Die Geburtsstunde der "Dorfrepublik Rüterberg“
Am 24.Oktober 1989 wurde von Herrn Rasenberger eine Einwohnerversammlung beantragt.Dieser Antrag ging seinen staatssicherheitlichen Weg bis nach Berlin.Nach Berlin wurde gemeldet: "Aus Rüterberg kommt ein Antrag
zu einer Einwohnerversammlung mit dem Ziel, die Staatsgrenze zu beseitigen." Diese Falschmeldung konnte bevor der Antragsteller mit Konsequenzen rechnen mußte berichtigt werden.Am Mittwoch dem 8.November ist es dann zu
dieser Einwohnerversammlung gekommen.Im Gemeindehaus saßen an diesem Abend 90 Dorfbewohner zusammen um eine Lösung für Rüterberg zu finden.
Natürlich war auch ein Vertreter des Rat des Kreises Ludwigslust anwesend.Außerdem ein höherer Offizier und der Amtsleiter des Volkspolizeikreisamtes. Den Rüterbergern war klar,heute kämen die Fakten zur Sprache
welche schon Tage und Wochen zuvor in den Köpfen gereift waren.Alles was sich in den Jahren des Eingesperrtsein in Ihnen angestaut hatte.Nach einem heftigem Streitgespräch mit den drei Gesandten mußten sie feststellen.das
es nichts gebracht hat. Rüterberg blieb eingezäunt und ausgesperrt .Es hatte sich nichts geändert. Zur Ein.-und Ausreise also weiterhin durch das ständig stark bewachte Tor. Und das, obwohl schon Tausende von DDR-Bürgern den
Weg in die Freiheit gefunden hatten. Jetzt mußte etwas geschehen. Es wurde der Dorfgemeinschaft der Vorschlag gemacht ,die Dinge jetzt selbst in die Hand zu nehmen und nach außen sichtbar zu machen. Der Vorschlag: Eine
Demokratie der Landsgemeinde nach schweizerischem Vorbild. Es mußte ein Begriff gefunden werden, der all das aussagt, was die Besonderheiten von 40 Jahre DDR beinhaltet. "Die Dorfrepublik Rüterberg"
Alle anwesenden stimmten dem zu. Die "Dorfrepublik" war geboren. Das war der 8.November 1989.

········

> [AUFGABE 1]: Bearbeite im Lesetext über die Dorfrepublik Rüterberg den Abschnitt von "Die Geburtsstunde der" bis einschließlich "Rüterberg zu finden.": Gib ihn erneut wieder und setze dabei "Ost-Berlin" an die Stelle von "Berlin".
> [AUFGABE 2]: Fasse den Absatz des Lesetexts, der mit „Am 24.Oktober 1989“ beginnt, als Liste mit seinen wichtigsten Fakten zusammen.
> [AUFGABE 3]: Wie viele Dorfbewohner saßen laut dem Lesetext am Abend der Einwohnerversammlung im Gemeindehaus zusammen?

> [BEREITGESTELLTES MATERIAL]:
········

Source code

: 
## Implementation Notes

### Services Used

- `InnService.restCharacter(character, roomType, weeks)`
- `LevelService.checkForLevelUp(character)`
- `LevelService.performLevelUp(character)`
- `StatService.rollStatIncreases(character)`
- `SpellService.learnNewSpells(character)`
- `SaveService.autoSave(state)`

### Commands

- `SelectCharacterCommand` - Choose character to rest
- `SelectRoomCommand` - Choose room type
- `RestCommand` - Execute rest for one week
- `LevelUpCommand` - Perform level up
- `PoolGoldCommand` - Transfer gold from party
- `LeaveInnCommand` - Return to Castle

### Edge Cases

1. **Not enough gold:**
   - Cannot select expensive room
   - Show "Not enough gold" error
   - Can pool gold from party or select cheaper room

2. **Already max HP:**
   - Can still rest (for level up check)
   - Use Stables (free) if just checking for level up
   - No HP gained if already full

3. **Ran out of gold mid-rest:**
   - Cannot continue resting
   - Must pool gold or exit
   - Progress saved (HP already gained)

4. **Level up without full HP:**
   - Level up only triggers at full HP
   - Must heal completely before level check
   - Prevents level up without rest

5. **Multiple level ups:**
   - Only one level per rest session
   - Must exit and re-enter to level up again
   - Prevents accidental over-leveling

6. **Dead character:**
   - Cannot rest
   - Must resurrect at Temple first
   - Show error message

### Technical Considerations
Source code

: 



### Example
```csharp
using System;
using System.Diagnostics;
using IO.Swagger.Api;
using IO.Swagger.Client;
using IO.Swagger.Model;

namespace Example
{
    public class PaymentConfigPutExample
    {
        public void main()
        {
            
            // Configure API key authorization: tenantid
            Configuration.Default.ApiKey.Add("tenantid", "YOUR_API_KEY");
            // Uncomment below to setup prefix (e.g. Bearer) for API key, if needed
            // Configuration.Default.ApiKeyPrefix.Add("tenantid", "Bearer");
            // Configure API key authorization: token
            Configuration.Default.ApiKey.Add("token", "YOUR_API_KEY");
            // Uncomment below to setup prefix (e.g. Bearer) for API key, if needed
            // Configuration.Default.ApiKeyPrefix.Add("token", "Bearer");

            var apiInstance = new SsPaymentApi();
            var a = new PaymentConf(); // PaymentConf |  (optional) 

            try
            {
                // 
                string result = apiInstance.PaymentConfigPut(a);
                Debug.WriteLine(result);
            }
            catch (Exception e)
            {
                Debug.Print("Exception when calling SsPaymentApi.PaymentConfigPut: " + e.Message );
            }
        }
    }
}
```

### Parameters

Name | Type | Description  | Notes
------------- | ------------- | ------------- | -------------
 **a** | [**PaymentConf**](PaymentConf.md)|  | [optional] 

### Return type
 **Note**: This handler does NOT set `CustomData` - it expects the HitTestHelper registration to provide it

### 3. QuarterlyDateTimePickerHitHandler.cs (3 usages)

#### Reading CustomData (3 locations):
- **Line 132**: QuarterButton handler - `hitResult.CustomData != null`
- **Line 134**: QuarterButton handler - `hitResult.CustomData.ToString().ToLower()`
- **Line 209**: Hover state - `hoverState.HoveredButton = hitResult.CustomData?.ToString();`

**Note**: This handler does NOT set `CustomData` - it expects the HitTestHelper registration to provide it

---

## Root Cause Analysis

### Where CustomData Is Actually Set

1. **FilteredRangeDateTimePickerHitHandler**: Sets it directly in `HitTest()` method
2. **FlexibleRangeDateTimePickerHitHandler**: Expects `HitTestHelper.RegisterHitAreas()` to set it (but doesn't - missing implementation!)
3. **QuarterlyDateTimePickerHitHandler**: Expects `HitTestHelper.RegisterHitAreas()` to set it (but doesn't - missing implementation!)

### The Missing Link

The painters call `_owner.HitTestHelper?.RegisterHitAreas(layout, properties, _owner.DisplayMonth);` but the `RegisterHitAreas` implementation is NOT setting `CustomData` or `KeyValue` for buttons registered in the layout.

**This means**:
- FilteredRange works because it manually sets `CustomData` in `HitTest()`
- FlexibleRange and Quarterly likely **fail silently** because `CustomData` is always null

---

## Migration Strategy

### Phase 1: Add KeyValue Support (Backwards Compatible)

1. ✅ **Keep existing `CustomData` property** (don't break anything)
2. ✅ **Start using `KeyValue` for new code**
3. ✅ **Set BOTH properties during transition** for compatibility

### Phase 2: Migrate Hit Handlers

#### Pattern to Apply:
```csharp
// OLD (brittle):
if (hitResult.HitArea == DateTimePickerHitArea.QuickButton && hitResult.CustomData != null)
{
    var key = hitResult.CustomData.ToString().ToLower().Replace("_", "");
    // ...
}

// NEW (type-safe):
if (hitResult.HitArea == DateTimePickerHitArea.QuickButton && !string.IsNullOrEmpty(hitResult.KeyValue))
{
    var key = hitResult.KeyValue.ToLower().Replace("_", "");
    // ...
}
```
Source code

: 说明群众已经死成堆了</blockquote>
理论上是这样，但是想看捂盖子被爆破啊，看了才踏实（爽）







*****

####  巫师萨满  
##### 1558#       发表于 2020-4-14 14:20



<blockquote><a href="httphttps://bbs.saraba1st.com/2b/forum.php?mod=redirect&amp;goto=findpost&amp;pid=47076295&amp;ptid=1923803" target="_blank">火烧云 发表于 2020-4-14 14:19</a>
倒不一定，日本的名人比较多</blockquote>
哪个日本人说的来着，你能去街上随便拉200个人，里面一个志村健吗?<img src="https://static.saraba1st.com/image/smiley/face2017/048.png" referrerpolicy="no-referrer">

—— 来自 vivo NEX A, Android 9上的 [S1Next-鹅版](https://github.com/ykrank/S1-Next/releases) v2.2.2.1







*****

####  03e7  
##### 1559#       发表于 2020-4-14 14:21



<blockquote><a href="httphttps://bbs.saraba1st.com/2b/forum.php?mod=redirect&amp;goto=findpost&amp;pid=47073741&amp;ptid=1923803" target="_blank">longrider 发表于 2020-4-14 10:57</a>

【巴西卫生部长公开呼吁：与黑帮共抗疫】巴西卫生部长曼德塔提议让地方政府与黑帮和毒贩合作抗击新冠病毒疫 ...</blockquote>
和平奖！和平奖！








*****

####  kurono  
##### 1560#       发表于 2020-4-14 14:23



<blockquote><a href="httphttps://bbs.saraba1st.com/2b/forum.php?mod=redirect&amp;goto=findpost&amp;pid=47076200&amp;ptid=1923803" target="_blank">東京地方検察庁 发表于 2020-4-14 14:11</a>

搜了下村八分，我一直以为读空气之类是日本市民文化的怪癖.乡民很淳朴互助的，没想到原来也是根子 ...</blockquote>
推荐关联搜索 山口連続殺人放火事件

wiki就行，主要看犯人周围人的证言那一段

········

> [LÖSUNG 1]:
Die Geburtsstunde der "Dorfrepublik Rüterberg“
Am 24.Oktober 1989 wurde von Herrn Rasenberger eine Einwohnerversammlung beantragt.Dieser Antrag ging seinen staatssicherheitlichen Weg bis nach Ost-Berlin.Nach Ost-Berlin wurde gemeldet: "Aus Rüterberg kommt ein Antrag
zu einer Einwohnerversammlung mit dem Ziel, die Staatsgrenze zu beseitigen." Diese Falschmeldung konnte bevor der Antragsteller mit Konsequenzen rechnen mußte berichtigt werden.Am Mittwoch dem 8.November ist es dann zu
dieser Einwohnerversammlung gekommen.Im Gemeindehaus saßen an diesem Abend 90 Dorfbewohner zusammen um eine Lösung für Rüterberg zu finden.

> [LÖSUNG 2]:
- 24. Oktober 1989: Herr Rasenberger beantragt eine Einwohnerversammlung. Der Antrag geht auf staatssicherheitlichem Weg bis nach Berlin.
- Nach Berlin wird fälschlich gemeldet, die Versammlung solle die Staatsgrenze beseitigen. Die Falschmeldung wird berichtigt, bevor der Antragsteller mit Konsequenzen rechnen muss.
- Mittwoch, 8. November: 90 Dorfbewohner kommen im Gemeindehaus zusammen, um eine Lösung für Rüterberg zu finden.
- Anwesend sind außerdem ein Vertreter des Rats des Kreises Ludwigslust, ein höherer Offizier und der Amtsleiter des Volkspolizeikreisamtes.
- Ein heftiges Streitgespräch mit den drei Gesandten bringt nichts. Rüterberg bleibt eingezäunt, und die Ein- und Ausreise führt weiter durch das stark bewachte Tor. Das gilt, obwohl schon Tausende DDR-Bürger den Weg in die Freiheit gefunden haben.
- Der Dorfgemeinschaft wird vorgeschlagen, die Dinge selbst in die Hand zu nehmen. Das Dorf soll eine Demokratie der Landsgemeinde nach schweizerischem Vorbild werden.
- Als Begriff wird „Die Dorfrepublik Rüterberg“ gewählt, und alle Anwesenden stimmen zu.
- Am 8. November 1989 ist die „Dorfrepublik“ geboren.

> [LÖSUNG 3]: 90 Dorfbewohner.